Reporters on the Job

Cultural snapshot

• NEW WORDS IN ZAMBIA: Reporter Nicole Itano found out just how difficult it is to debate an issue like genetic modification in a country like Zambia (page 1) when she went out to a rural area outside the capital of Lusaka to speak to people suffering from the current food shortages. She asked her guide, a local pastor whose organization is helping to deliver food, to ask a woman whether she would eat genetically modified food. The pastor who was helping translate, wasn't even sure how to ask the question. "None of the people there knew what a gene or DNA is," she told Nicole. "There aren't words for that in their languages."

• GONE TANK HUNTING: While reporter David Buchbinder was researching the underground weapons market in Afghanistan (page 7), he heard rumors of some arms merchant burying a tank.

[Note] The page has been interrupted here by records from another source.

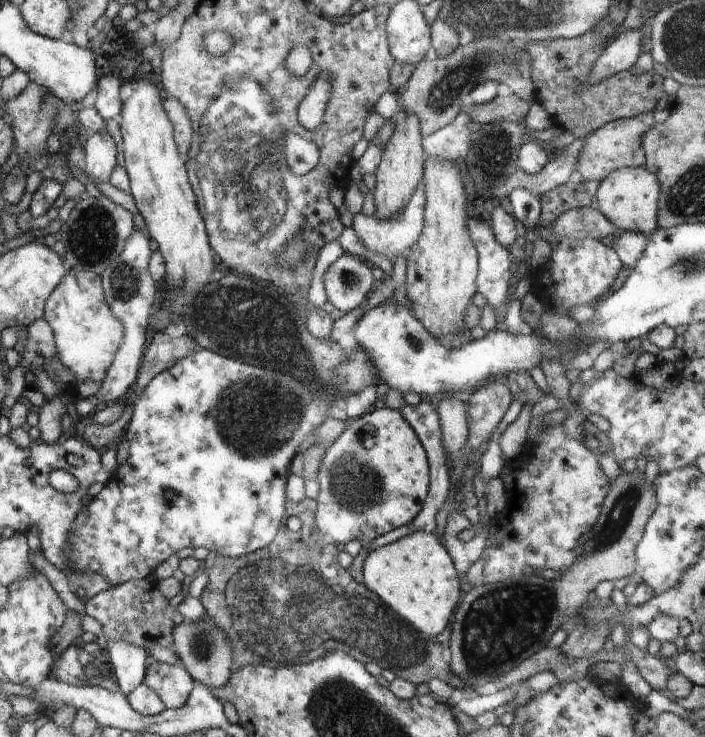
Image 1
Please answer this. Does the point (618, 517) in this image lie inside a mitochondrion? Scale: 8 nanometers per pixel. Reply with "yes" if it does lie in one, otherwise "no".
yes

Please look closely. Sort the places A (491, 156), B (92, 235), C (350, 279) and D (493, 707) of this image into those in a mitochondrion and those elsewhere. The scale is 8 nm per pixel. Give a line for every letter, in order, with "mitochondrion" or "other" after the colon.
A: mitochondrion
B: mitochondrion
C: mitochondrion
D: other

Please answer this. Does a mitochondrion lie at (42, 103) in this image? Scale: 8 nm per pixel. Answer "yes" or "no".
yes

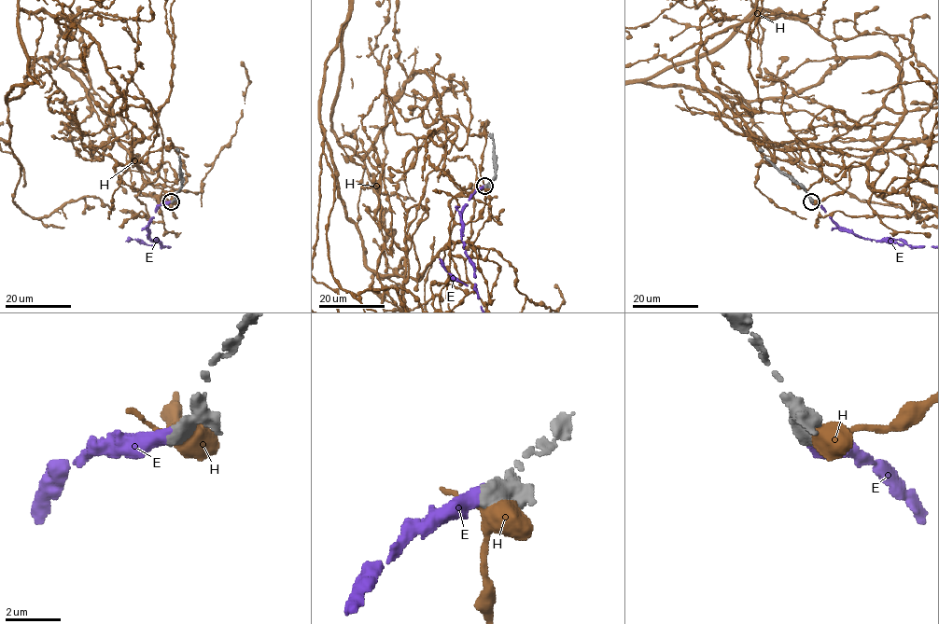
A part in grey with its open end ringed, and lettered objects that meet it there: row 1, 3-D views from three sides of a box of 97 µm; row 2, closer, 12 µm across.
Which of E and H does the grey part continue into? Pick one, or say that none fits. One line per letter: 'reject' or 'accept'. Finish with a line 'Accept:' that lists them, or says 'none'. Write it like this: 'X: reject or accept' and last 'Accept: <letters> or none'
E: accept
H: reject
Accept: E

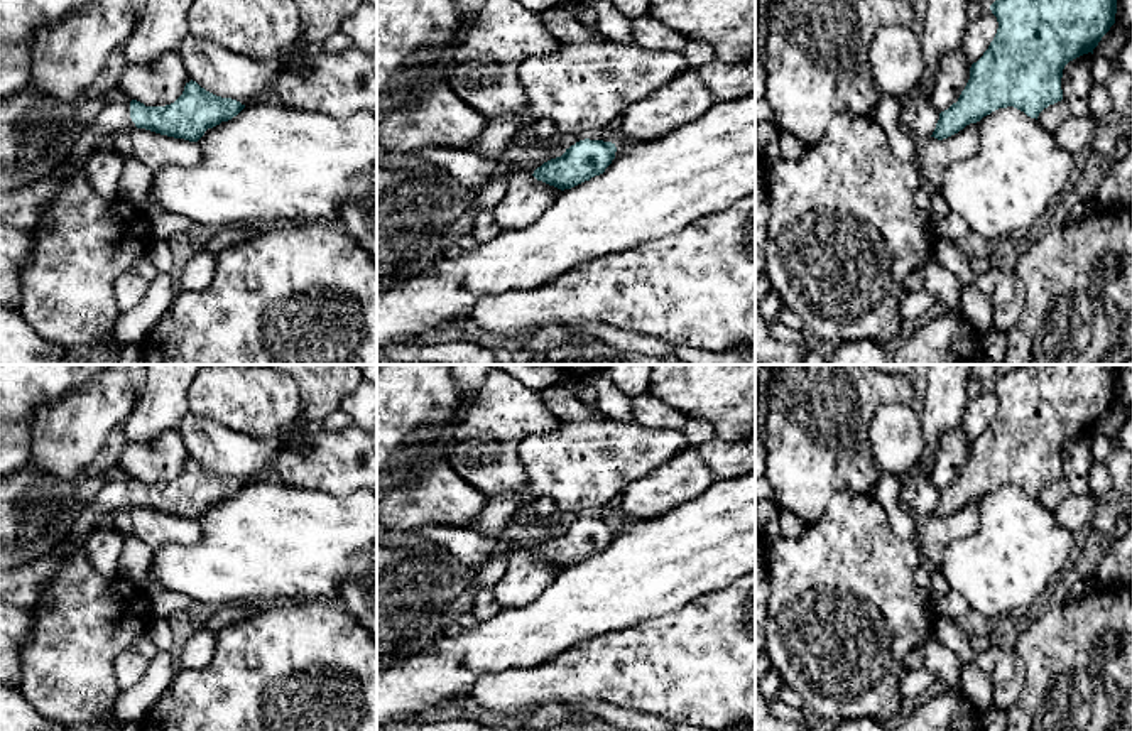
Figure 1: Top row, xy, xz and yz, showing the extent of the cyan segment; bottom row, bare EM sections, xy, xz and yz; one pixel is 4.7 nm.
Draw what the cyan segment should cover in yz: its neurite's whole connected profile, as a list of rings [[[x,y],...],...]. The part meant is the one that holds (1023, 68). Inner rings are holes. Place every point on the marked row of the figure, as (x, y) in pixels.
[[[995,0],[990,10],[999,22],[997,34],[983,56],[971,64],[970,79],[958,101],[939,113],[931,135],[938,140],[958,133],[999,108],[1014,106],[1037,120],[1044,108],[1063,100],[1061,78],[1064,66],[1083,54],[1093,54],[1102,37],[1115,24],[1117,0]]]

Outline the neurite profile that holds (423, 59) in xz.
[[[419,49],[417,52],[414,52],[409,59],[405,68],[402,69],[402,73],[421,73],[426,74],[426,71],[429,68],[438,66],[443,57],[448,54],[449,51],[438,54],[431,49]]]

But when he tried to verify the rumor, he didn't get very far. "We asked about it in a remote area northwest of Bagram, and people looked at us funny," David says. But his driver quickly got cold feet. "He was terrified. He told me, 'Look, these people would kill each other for money, they would even kill their own brother.' " They eventually gave up and went back to Kabul.

David Clark Scott
World editor

Follow-up on a Monitor Story

• NO NEW MEXICO CITY AIRPORT: The $2.3 billion plan to build a new airport in Mexico City, as reported in the Monitor on July 30, has been cancelled. But the leaders of the violent protest against the airport have pledged to create a Zapatista rebel-style "autonomous government" in the town of Atenco on the eastern edge of Mexico City. Protest leader Ignacio del Valle said Friday that the radical movement "had only just begun," despite the decision by the federal government to meet the protesters' main demand: to stop the airport project.